Achim55 (talkcontribs)
Le Deluge (talkcontribs)

And now it's a bit over 3 hours. Thanks, it's a sign of database stress, but I'm not talking about something that's "just" a bit of replication lag. These queries seem to reflect what's happening in the production database pretty closely - a minute or two lag at most. What I'm talking about is individual entries getting "stuck" - for over a year in some cases.

It feels like these entries have ended up getting permanently locked on the Quarry db, apparently as a result of being moved or deleted on the production database (presumably at a time of database stress). The locks have been cleared on the production db but not on the Quarry db and as a result the entries on the Quarry db can't be updated.

At least, that's my guess.

Achim55 (talkcontribs)

The increasing lag mentioned above is now at 37 hours, subtracting 14 of yesterday, there is no replication at all.Yesterday at 12:32 (UTC) I saved a page on Commons the content of which isn't queriable via quarry by now.

Le Deluge (talkcontribs)

Ahem, it does sound less impressive if you accidentally divide by 10 like I did.... Again, we are at slight cross-purposes, I'm talking about the main en database which is not showing significant lag, even if the Commons database is struggling.
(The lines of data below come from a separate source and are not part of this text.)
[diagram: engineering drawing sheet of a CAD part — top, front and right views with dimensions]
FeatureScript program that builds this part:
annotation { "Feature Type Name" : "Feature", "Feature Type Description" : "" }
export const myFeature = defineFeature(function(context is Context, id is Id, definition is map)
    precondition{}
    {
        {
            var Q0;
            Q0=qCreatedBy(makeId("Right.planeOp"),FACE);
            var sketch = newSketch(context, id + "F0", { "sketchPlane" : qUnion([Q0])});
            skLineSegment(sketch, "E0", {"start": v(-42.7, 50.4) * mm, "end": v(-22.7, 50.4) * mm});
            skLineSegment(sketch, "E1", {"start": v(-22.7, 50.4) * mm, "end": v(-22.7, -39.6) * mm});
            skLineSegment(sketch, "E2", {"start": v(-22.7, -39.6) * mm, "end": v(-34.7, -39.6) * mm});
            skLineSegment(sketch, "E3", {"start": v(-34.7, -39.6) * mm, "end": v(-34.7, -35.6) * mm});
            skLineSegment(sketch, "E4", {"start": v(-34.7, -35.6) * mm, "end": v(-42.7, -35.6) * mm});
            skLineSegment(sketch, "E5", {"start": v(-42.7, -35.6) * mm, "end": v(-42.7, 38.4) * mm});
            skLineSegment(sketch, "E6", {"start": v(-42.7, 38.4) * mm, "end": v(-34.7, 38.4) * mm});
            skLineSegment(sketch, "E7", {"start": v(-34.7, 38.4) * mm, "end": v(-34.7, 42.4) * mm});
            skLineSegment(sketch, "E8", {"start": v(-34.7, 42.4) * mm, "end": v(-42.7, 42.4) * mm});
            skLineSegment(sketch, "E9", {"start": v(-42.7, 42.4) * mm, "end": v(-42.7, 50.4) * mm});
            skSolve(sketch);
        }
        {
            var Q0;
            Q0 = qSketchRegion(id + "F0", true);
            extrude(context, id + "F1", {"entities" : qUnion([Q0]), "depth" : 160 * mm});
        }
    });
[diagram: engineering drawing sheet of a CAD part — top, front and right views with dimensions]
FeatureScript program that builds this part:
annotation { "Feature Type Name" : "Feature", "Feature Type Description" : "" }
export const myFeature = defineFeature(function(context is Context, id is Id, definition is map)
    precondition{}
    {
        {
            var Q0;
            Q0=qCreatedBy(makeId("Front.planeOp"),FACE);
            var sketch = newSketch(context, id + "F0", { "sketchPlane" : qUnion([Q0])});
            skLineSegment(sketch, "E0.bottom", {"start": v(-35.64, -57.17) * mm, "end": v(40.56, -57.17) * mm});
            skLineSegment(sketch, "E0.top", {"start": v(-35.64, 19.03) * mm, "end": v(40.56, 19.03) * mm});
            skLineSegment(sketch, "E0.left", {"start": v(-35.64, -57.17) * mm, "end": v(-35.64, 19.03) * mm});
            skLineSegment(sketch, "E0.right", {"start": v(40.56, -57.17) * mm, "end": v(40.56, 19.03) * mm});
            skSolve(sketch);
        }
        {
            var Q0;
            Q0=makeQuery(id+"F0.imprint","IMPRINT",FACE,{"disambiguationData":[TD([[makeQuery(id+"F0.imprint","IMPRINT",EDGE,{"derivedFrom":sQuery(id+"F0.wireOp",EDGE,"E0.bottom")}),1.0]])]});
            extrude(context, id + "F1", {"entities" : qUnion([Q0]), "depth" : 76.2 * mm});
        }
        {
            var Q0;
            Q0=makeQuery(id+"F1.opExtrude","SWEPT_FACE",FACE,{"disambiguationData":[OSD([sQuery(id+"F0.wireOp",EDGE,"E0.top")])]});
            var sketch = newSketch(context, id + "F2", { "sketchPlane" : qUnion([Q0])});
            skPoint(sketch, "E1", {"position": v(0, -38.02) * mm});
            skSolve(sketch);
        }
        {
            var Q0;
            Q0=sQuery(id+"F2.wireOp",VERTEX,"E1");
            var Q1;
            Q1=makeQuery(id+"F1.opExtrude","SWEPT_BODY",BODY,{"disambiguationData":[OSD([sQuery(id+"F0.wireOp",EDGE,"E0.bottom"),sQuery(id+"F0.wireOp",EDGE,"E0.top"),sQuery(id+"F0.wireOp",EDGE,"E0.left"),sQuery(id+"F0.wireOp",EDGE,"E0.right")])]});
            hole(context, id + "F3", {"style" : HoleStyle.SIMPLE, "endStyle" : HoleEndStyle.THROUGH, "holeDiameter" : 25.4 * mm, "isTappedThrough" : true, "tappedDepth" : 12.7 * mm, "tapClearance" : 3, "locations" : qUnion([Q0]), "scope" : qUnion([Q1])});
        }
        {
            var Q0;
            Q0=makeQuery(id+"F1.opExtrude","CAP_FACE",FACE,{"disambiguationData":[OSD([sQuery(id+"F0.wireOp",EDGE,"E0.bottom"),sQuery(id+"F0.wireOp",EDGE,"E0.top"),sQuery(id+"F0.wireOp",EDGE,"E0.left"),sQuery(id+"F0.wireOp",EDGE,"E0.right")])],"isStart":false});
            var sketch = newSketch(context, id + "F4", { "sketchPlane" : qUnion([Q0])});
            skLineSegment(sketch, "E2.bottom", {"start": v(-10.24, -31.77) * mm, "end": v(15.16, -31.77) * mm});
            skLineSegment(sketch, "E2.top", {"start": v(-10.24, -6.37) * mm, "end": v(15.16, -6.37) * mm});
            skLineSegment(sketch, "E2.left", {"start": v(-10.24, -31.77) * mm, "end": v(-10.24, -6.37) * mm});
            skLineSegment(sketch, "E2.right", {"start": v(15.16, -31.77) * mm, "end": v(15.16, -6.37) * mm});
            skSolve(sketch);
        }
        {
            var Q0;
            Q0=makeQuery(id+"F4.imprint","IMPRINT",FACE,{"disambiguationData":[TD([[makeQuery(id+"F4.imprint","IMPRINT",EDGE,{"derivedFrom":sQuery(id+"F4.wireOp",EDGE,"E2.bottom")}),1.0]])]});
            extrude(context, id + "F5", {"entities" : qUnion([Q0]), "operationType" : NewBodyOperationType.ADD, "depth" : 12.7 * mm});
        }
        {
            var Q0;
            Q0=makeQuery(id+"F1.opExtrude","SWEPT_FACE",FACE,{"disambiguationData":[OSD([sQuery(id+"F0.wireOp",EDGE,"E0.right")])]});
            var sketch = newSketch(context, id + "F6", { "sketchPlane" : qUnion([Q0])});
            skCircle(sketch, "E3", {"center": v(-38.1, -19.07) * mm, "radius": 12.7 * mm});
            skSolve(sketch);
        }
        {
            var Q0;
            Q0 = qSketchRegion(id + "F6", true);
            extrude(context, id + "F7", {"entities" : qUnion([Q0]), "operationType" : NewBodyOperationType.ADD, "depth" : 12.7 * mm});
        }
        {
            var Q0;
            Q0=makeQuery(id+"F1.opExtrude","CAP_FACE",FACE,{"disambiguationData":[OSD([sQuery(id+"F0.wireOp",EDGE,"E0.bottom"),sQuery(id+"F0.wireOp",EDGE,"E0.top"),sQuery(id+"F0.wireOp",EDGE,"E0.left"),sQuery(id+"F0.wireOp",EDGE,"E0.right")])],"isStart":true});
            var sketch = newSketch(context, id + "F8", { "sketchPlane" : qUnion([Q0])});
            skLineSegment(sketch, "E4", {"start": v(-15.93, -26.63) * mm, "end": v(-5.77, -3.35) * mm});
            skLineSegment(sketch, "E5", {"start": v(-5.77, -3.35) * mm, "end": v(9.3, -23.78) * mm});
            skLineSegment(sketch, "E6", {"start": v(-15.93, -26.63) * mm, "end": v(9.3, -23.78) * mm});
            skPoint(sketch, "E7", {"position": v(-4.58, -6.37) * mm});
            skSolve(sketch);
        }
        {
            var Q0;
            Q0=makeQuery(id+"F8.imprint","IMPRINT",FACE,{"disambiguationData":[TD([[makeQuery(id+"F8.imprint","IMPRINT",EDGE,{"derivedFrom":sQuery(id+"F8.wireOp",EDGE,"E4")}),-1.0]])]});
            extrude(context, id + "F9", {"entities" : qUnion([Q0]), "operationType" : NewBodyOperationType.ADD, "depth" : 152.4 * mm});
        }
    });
But the fact that a major database is under such stress must mean that Wikimedia as a whole has a problem.

BDavis (WMF) (talkcontribs)

There is ongoing production maintenance of the "s4" shard that hosts the commons database. The latest at this writing is phab:T166206. This query of the server admin logs shows others happening recently.

You can check on the lag of particular database replicas using https://tools.wmflabs.org/replag/.

The DBA team has been working on building a new replica cluster for Labs/Cloud Services that we hope will be ready for everyone to use in the next month or two. This new cluster uses a different backend technology for replication (row based replication rather than binlogs) that should stay in better sync with the production servers. This process of bringing up a new cluster from scratch is pretty slow because we can't just copy the data directly from production. The wiki replicas are filtered to remove data that has been supressed and that filtering process needs to happen as the data is copied across rather than some operation after a full copy to try and remove it.

We don't like it when the replicas are out of sync by more than a second or two, but sometimes there isn't much that can be done to prevent it. You can take some amount of solace in knowing that back in the olden days of the toolserver replica lag of more than a week was not uncommon for all of the tables in all of the wikis. We are generally doing a lot better as time goes on.

BDavis (WMF) (talkcontribs)

The s4 shard is back in sync, but there is another planned maintenance starting sometime on 2017-06-12 that will cause replication to lag for a few days (phab:T166206#3331928).